## What to work on
Write out the data exactly as given, dropping every picture.

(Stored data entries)

○ ○ ○ ○ ○ ○ ○

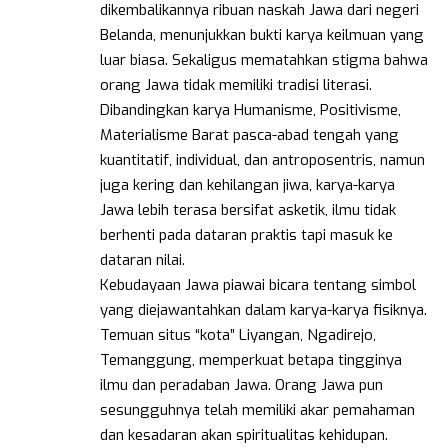
dikembalikannya ribuan naskah Jawa dari negeri
Belanda, menunjukkan bukti karya keilmuan yang
luar biasa. Sekaligus mematahkan stigma bahwa
orang Jawa tidak memiliki tradisi literasi.
Dibandingkan karya Humanisme, Positivisme,
Materialisme Barat pasca-abad tengah yang
kuantitatif, individual, dan antroposentris, namun
juga kering dan kehilangan jiwa, karya-karya
Jawa lebih terasa bersifat asketik, ilmu tidak
berhenti pada dataran praktis tapi masuk ke
dataran nilai.
Kebudayaan Jawa piawai bicara tentang simbol
yang diejawantahkan dalam karya-karya fisiknya.
Temuan situs “kota” Liyangan, Ngadirejo,
Temanggung, memperkuat betapa tingginya
ilmu dan peradaban Jawa. Orang Jawa pun
sesungguhnya telah memiliki akar pemahaman
dan kesadaran akan spiritualitas kehidupan.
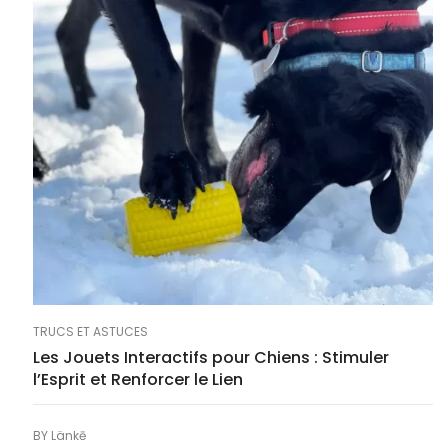
TRUCS ET ASTUCES
Les Jouets Interactifs pour Chiens : Stimuler
l’Esprit et Renforcer le Lien
BY
Länkē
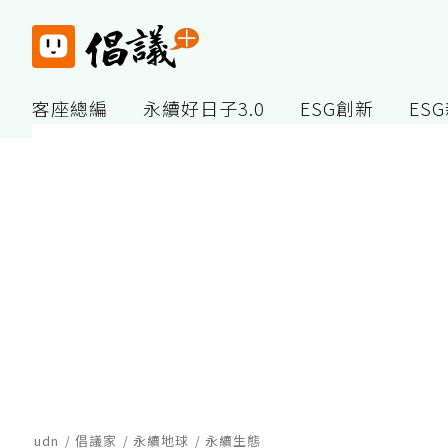
客座總編
永續好日子3.0
ESG創新
ES
udn
倡議家
永續地球
永續生態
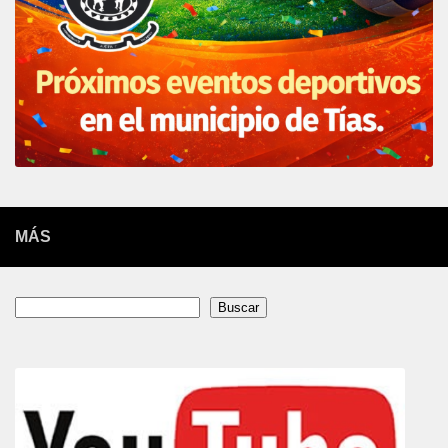
MÁS
Buscar
Buscar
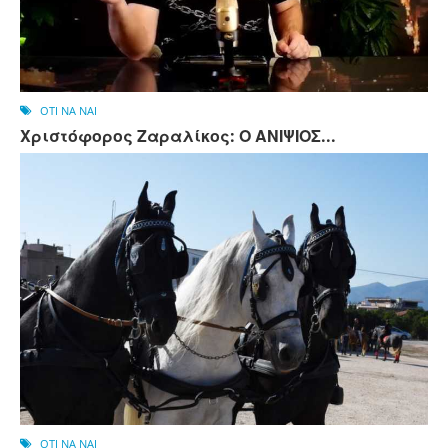
OTI NA NAI
Χριστόφορος Ζαραλίκος: Ο ΑΝΙΨΙΟΣ...
OTI NA NAI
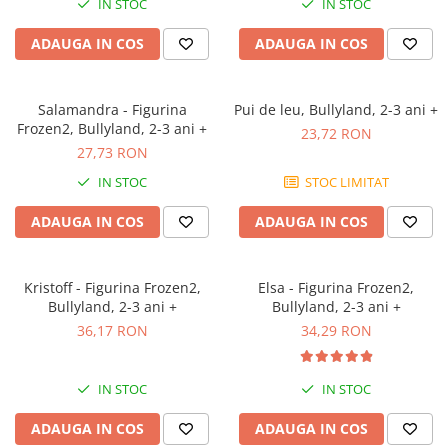
IN STOC
IN STOC
Jocuri geografie
Jocuri invatat limba engleza
ADAUGA IN COS
ADAUGA IN COS
Jocuri Origami
Jocuri si jucarii educative
Salamandra - Figurina
Pui de leu, Bullyland, 2-3 ani +
Frozen2, Bullyland, 2-3 ani +
Jocuri STEAM
23,72 RON
27,73 RON
Jucarii interactive
IN STOC
STOC LIMITAT
Jucarii muzicale
ADAUGA IN COS
ADAUGA IN COS
Jucării ȋndemânare
Masinute si trenulete
Roboti de jucarie
Kristoff - Figurina Frozen2,
Elsa - Figurina Frozen2,
Bullyland, 2-3 ani +
Bullyland, 2-3 ani +
36,17 RON
34,29 RON
IN STOC
IN STOC
ADAUGA IN COS
ADAUGA IN COS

○ ○ ○ ○ ○ ○ ○

## Written solution
dikembalikannya ribuan naskah Jawa dari negeri
Belanda, menunjukkan bukti karya keilmuan yang
luar biasa. Sekaligus mematahkan stigma bahwa
orang Jawa tidak memiliki tradisi literasi.
Dibandingkan karya Humanisme, Positivisme,
Materialisme Barat pasca-abad tengah yang
kuantitatif, individual, dan antroposentris, namun
juga kering dan kehilangan jiwa, karya-karya
Jawa lebih terasa bersifat asketik, ilmu tidak
berhenti pada dataran praktis tapi masuk ke
dataran nilai.
Kebudayaan Jawa piawai bicara tentang simbol
yang diejawantahkan dalam karya-karya fisiknya.
Temuan situs “kota” Liyangan, Ngadirejo,
Temanggung, memperkuat betapa tingginya
ilmu dan peradaban Jawa. Orang Jawa pun
sesungguhnya telah memiliki akar pemahaman
dan kesadaran akan spiritualitas kehidupan.
TRUCS ET ASTUCES
Les Jouets Interactifs pour Chiens : Stimuler
l’Esprit et Renforcer le Lien
BY
Länkē
客座總編
永續好日子3.0
ESG創新
ES
udn
倡議家
永續地球
永續生態
MÁS
Buscar
Buscar
OTI NA NAI
Χριστόφορος Ζαραλίκος: Ο ΑΝΙΨΙΟΣ...
OTI NA NAI
IN STOC
IN STOC
Jocuri geografie
Jocuri invatat limba engleza
ADAUGA IN COS
ADAUGA IN COS
Jocuri Origami
Jocuri si jucarii educative
Salamandra - Figurina
Pui de leu, Bullyland, 2-3 ani +
Frozen2, Bullyland, 2-3 ani +
Jocuri STEAM
23,72 RON
27,73 RON
Jucarii interactive
IN STOC
STOC LIMITAT
Jucarii muzicale
ADAUGA IN COS
ADAUGA IN COS
Jucării ȋndemânare
Masinute si trenulete
Roboti de jucarie
Kristoff - Figurina Frozen2,
Elsa - Figurina Frozen2,
Bullyland, 2-3 ani +
Bullyland, 2-3 ani +
36,17 RON
34,29 RON
IN STOC
IN STOC
ADAUGA IN COS
ADAUGA IN COS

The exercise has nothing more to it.